Lesson 2: You can allow yourself the experience of feeling the emotion fully without having to take action right away. That can come later. Unless the situation is life or death, you can let it settle before doing anything. That provides time for other less emotional parts of your brain to add their gifts on the wisest course of action for you to take. Meanwhile, you’re not bottling up something toxic.

Lesson 3: This is easier said than done. We’re all here in the School of Life. We mess up, we learn, we forgive, we grow.

So this is the thing. I can’t really tell you what’s right for you, but maybe these lessons can help you get through the labyrinth.

I found this quote on Tricycle Daily Dharma, and it’s perfect for this post:

The ebb and flow of life is not unlike the sea. Sure, sometimes it’s calm and serene, but at other times the waves can be so big that they threaten to overwhelm us. These fluctuations are an inevitable part of life.
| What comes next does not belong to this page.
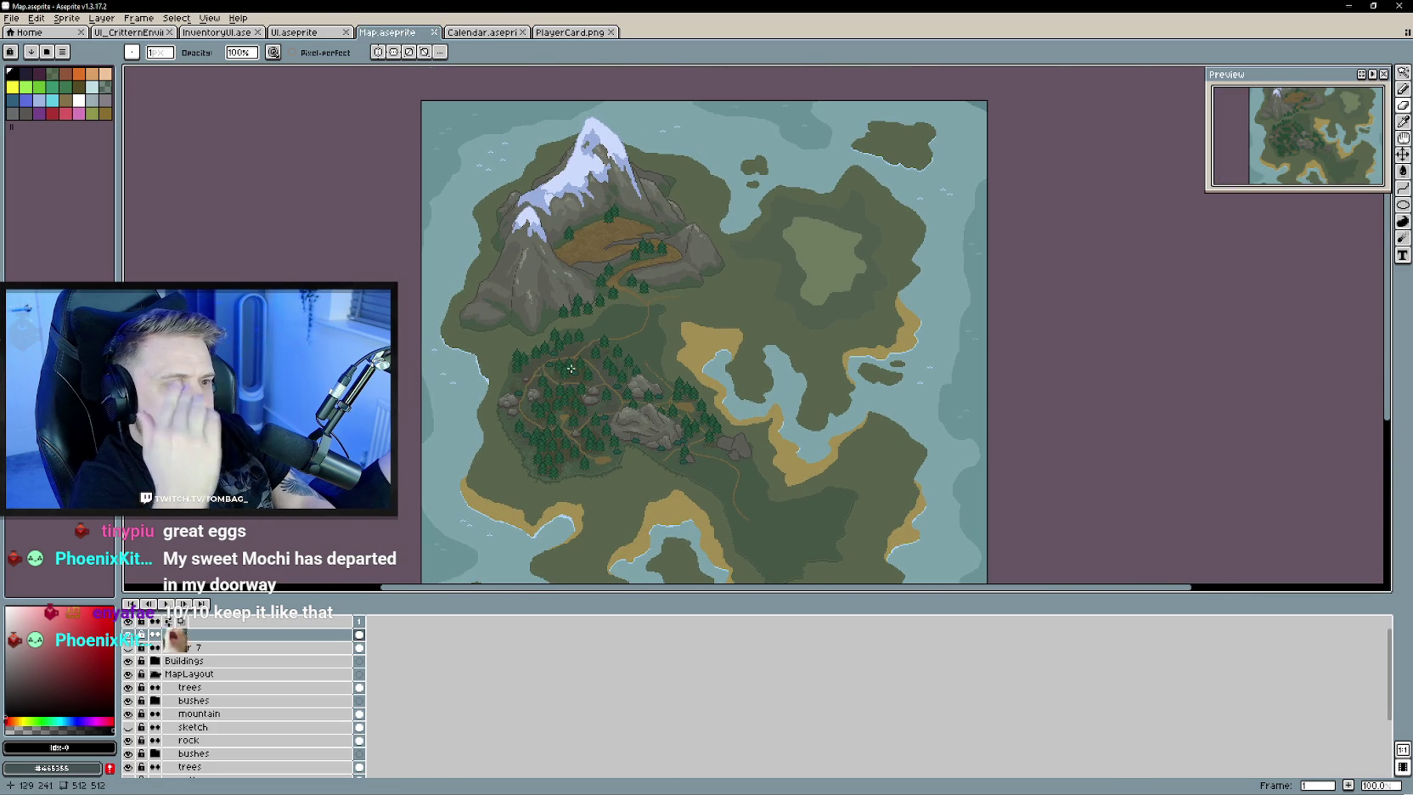
pyautogui.scroll(1, 559, 367)
pyautogui.scroll(-1, 509, 424)
pyautogui.scroll(1, 443, 500)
But when you forget this simple fact, it’s easy to get swept away by strong waves of difficult emotions.— Andy Puddicombe, “10 Tips for Living More Mindfully”

I would be remiss if I did not mention one of the best books I’ve read about emotions and their messages, The Emotional Hostage: Rescuing Your Emotional Life by Leslie Cameron-Bandler. It’s an oldie but goodie that helps you decode the purpose of each emotion and use your emotions to live more authentically.